Comecei essa carta com uma necessidade
avassaladora de escrever sem saber como ou o que escrever. Agora acho que essas
letras são, como tudo que escrevo, tentativa de dar conta do que o pensamento
não consegue. Tentativa de construir uma borda que seja na tua falta, que é a
minha falta, que é o vazio e a solidão de todo e qualquer sujeito. E vivo
dividida entre buscar a solidão e fugir dela. Porque a solidão dói, mas estar
com o outro me assusta, pai. Eu tenho sempre muito medo de perder mais alguém
como perdi você. Cada vez que alguém sai da minha vida eu sinto tua morte de
novo. E dói, muito, então eu me poupo, afrouxo o laço, solto a corda, abro a
mão. A dor da solidão é sempre a mesma. A dor da perda é sempre nova, cada
perda re-significa todas as anteriores. Fugir do novo sempre me parece a melhor
opção. Mas ao mesmo tempo não quero ficar sozinha. Acho que também por isso
escrevo essas palavras.
Eu preciso da tua mão, pai. Preciso que
você me ensine que a tua morte não te encerrou em mim. Que você continua aqui.

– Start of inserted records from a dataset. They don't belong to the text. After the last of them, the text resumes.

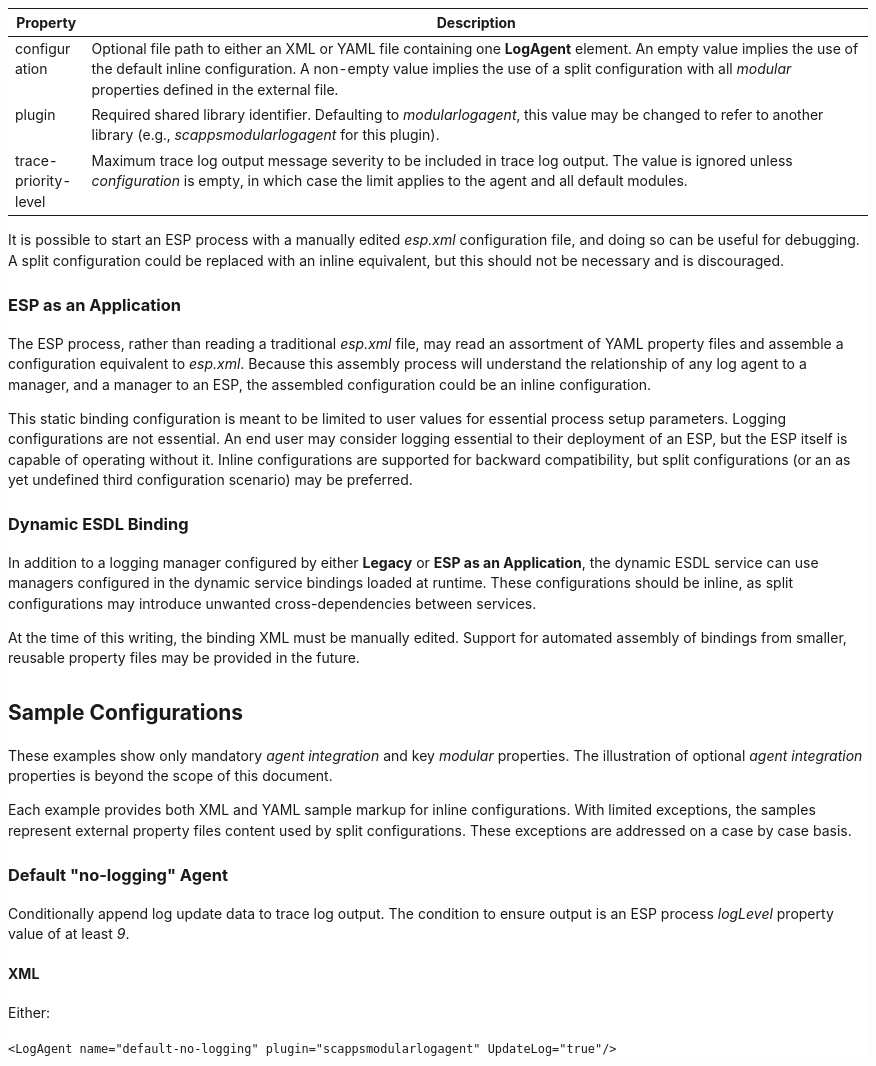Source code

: | Property | Description |
| -------- | ----------- |
| configuration | Optional file path to either an XML or YAML file containing one **LogAgent** element. An empty value implies the use of the default inline configuration. A non-empty value implies the use of a split configuration with all *modular* properties defined in the external file. |
| plugin | Required shared library identifier. Defaulting to *modularlogagent*, this value may be changed to refer to another library (e.g., *scappsmodularlogagent* for this plugin). |
| trace-priority-level | Maximum trace log output message severity to be included in trace log output. The value is ignored unless *configuration* is empty, in which case the limit applies to the agent and all default modules. |

It is possible to start an ESP process with a manually edited *esp.xml* configuration file, and doing so can be useful for debugging. A split configuration could be replaced with an inline equivalent, but this should not be necessary and is discouraged.

### ESP as an Application

The ESP process, rather than reading a traditional *esp.xml* file, may read an assortment of YAML property files and assemble a configuration equivalent to *esp.xml*. Because this assembly process will understand the relationship of any log agent to a manager, and a manager to an ESP, the assembled configuration could be an inline configuration.

This static binding configuration is meant to be limited to user values for essential process setup parameters. Logging configurations are not essential. An end user may consider logging essential to their deployment of an ESP, but the ESP itself is capable of operating without it. Inline configurations are supported for backward compatibility, but split configurations (or an as yet undefined third configuration scenario) may be preferred.

### Dynamic ESDL Binding

In addition to a logging manager configured by either **Legacy** or **ESP as an Application**, the dynamic ESDL service can use managers configured in the dynamic service bindings loaded at runtime. These configurations should be inline, as split configurations may introduce unwanted cross-dependencies between services.

At the time of this writing, the binding XML must be manually edited. Support for automated assembly of bindings from smaller, reusable property files may be provided in the future.

## Sample Configurations

These examples show only mandatory *agent integration* and key *modular* properties. The illustration of optional *agent integration* properties is beyond the scope of this document.

Each example provides both XML and YAML sample markup for inline configurations. With limited exceptions, the samples represent external property files content used by split configurations. These exceptions are addressed on a case by case basis.

### Default "no-logging" Agent

Conditionally append log update data to trace log output. The condition to ensure output is an ESP process *logLevel* property value of at least *9*.

#### XML

Either:

    <LogAgent name="default-no-logging" plugin="scappsmodularlogagent" UpdateLog="true"/>
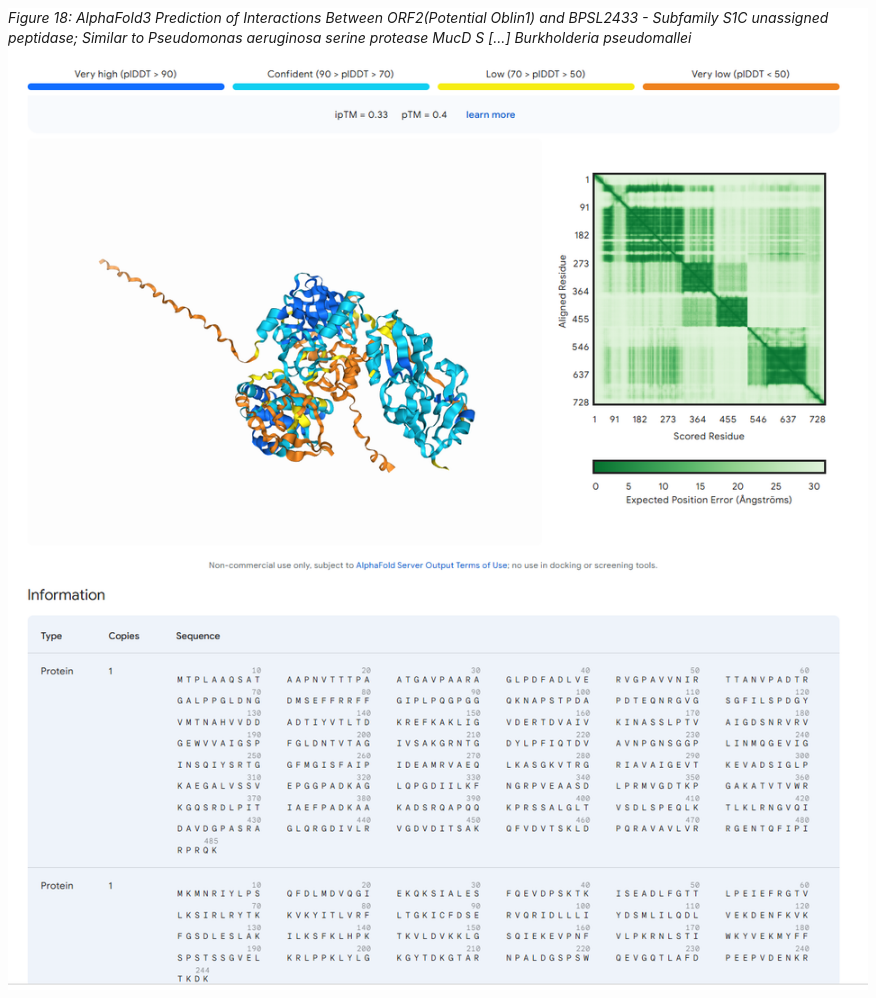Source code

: *Figure 18: AlphaFold3 Prediction of Interactions Between ORF2(Potential Oblin1) and BPSL2433 - Subfamily S1C unassigned peptidase; Similar to Pseudomonas aeruginosa serine protease MucD S [...]	Burkholderia pseudomallei*

![](img/Obeliscus_Aquidurentis/19.png)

Que os laços, quando são reais, não se desfazem com a ausência, nem com a morte.
O laço que liga uma pessoa à outra é o mesmo que liga essas duas pessoas ao
mundo. Diz-me então, pai, com essas letras que eu escrevo, mas que vieram de
você, que a solidão existe, mas que ela não é tudo. Que os laços contornam,
amarram, seguram. Que nascemos e morremos sós, mas que as palavras já nos
diziam antes de nascermos e continuarão nos escrevendo depois que morrermos. E
que é por isso que escrevo. Éque, quando escrevo, não estou só.